Enfin les derniers mots, comme le Seigneur m’avait ordonné, doivent, dans la pensée de Matthieu, rendre ceux du prophète et l’Éternel me dit. On sent, à chaque mot de cette citation, l’indignation contenue de l’évangéliste, mieux fondée encore que le mépris du prophète pour les trente pièces d’argent auxquelles on avait évalué son travail.
Interrogatoire de Jésus
Sur une question de Pilate, Jésus affirme qu’il est le roi des Juifs. Mais il ne répond rien aux accusations de ses ennemis et garde le silence même quand le gouverneur l’invite à parler. Celui-ci en est fort étonné (11-14).
Jésus ou Barabbas ?
Pilate avait coutume de relâcher aux Juifs un prisonnier à chaque fête. Il leur offre le choix entre Jésus et Barabbas, brigand fameux. La femme de Pilate, tourmentée par un songe, lui fait dire de ne rien avoir à faire avec ce juste. La foule, excitée par les sacrificateurs, demande Barabbas. Et que ferai-je de Jésus ? Dit Pilate. La foule crie : Qu’il soit crucifié ! Mais quel mal a-t-il fait ? Réplique Pilate. La foule répond par le même cri redoublé (15-23).
Jésus livré par Pilate
Pilate, voyant qu’il n’avance en rien, se lave les mains en présence de la foule et se déclare innocent du sang qui va être versé. Tout le peuple répond : Qu’il soit sur nous et sur nos enfants ! Pilate relâche Barabbas et livre Jésus pour être crucifié (24-26).
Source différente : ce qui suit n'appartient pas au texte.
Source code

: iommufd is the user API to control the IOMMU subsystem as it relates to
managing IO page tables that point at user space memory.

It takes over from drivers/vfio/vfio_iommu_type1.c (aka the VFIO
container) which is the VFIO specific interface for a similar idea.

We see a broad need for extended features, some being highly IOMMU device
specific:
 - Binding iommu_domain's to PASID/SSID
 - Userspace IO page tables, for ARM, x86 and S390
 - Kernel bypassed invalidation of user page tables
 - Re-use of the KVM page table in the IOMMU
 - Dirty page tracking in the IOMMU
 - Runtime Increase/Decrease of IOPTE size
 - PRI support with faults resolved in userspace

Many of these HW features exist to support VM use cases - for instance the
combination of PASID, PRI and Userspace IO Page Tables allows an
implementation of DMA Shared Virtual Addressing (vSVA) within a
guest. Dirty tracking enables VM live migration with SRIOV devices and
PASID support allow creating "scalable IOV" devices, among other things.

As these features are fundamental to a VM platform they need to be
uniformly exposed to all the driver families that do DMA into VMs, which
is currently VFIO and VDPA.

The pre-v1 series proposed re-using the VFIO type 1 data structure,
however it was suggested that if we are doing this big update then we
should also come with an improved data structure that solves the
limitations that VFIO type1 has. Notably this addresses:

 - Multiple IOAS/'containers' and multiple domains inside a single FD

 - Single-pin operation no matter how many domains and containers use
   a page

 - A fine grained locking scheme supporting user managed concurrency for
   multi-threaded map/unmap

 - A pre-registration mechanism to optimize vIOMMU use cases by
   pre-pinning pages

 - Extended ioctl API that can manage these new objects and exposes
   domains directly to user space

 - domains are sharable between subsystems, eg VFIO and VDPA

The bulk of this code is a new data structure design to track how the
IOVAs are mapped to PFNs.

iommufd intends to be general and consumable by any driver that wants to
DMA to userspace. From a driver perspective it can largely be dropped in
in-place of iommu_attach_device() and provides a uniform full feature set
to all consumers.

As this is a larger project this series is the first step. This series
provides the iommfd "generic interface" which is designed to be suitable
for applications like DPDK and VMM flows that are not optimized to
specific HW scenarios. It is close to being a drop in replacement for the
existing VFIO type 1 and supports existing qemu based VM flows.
Jésus exposé aux outrages des soldats
Les soldats revêtent Jésus d’insignes royaux dérisoires et l’accablent de railleries et de mauvais traitements. Puis ils l’emmènent pour le crucifier (27-31).
Ou : Es-tu le roi des Juifs ? Cette question étonne au premier abord, puisque Jésus avait été condamné par le sanhédrin sur un tout autre chef d’accusation et que, jusqu’ici, il ne s’était point agi de sa royauté.
C’est que ce conseil inique, sentant fort bien que le gouverneur païen ne recevrait point un grief religieux (celui de blasphème), avait résolu d’en invoquer un autre qui eût un caractère politique et qui pût inspirer des craintes à Pilate. Luc (Luc 23.2) rapporte les termes dans lesquels ils formulèrent cette accusation devant Pilate.
C’est-à-dire « Oui, je le suis ». Comme Jésus a confessé hautement sa divinité devant Caïphe (Matthieu 26.64), il confesse non moins franchement sa royauté devant Pilate.
Mais tandis que dans les synoptiques il se proclame roi sans aucune explication, on voit par le récit de Jean (Jean 18.33-37) qu’il eut avec le gouverneur, sur la nature de cette royauté, un entretien assez long et très clair.
Grec : il ne lui répondit point, pas même sur une seule parole, c’est-à-dire sur aucune des accusations proférées par les membres du sanhédrin.
Le Sauveur répondit à Pilate en particulier, mais il se taisait en présence des principaux sacrificateurs qui n’écoutaient plus que leur aveugle haine et qui s’étaient rendus incapables et indignes d’entendre la vérité (Matthieu 26.63 ; comparez Ésaïe 53.7).
Pilate comprend l’innocence de Jésus, mais il s’étonne de cette majesté avec laquelle il souffre en silence au moment où il s’agit de sa vie ou de sa mort.
Cette coutume dont l’origine est inconnue, car il n’en est fait mention ni dans l’Ancien Testament ni dans le Talmud, n’avait probablement pas été établie par les Romains, car, d’après Jean (Jean 18.39), Pilate dit aux Juifs : « Vous avez une coutume ».
Il y avait peut-être un rapport entre cette coutume et la fête de Pâques : soit qu’elle fît allusion au nom de cette fête (qui exprime l’idée de faire grâce, d’épargner), soit qu’elle fût un mémorial de la grande délivrance nationale. Aussi la coutume était-elle de relâcher le prisonnier à chaque fête, sous-entendu de Pâques.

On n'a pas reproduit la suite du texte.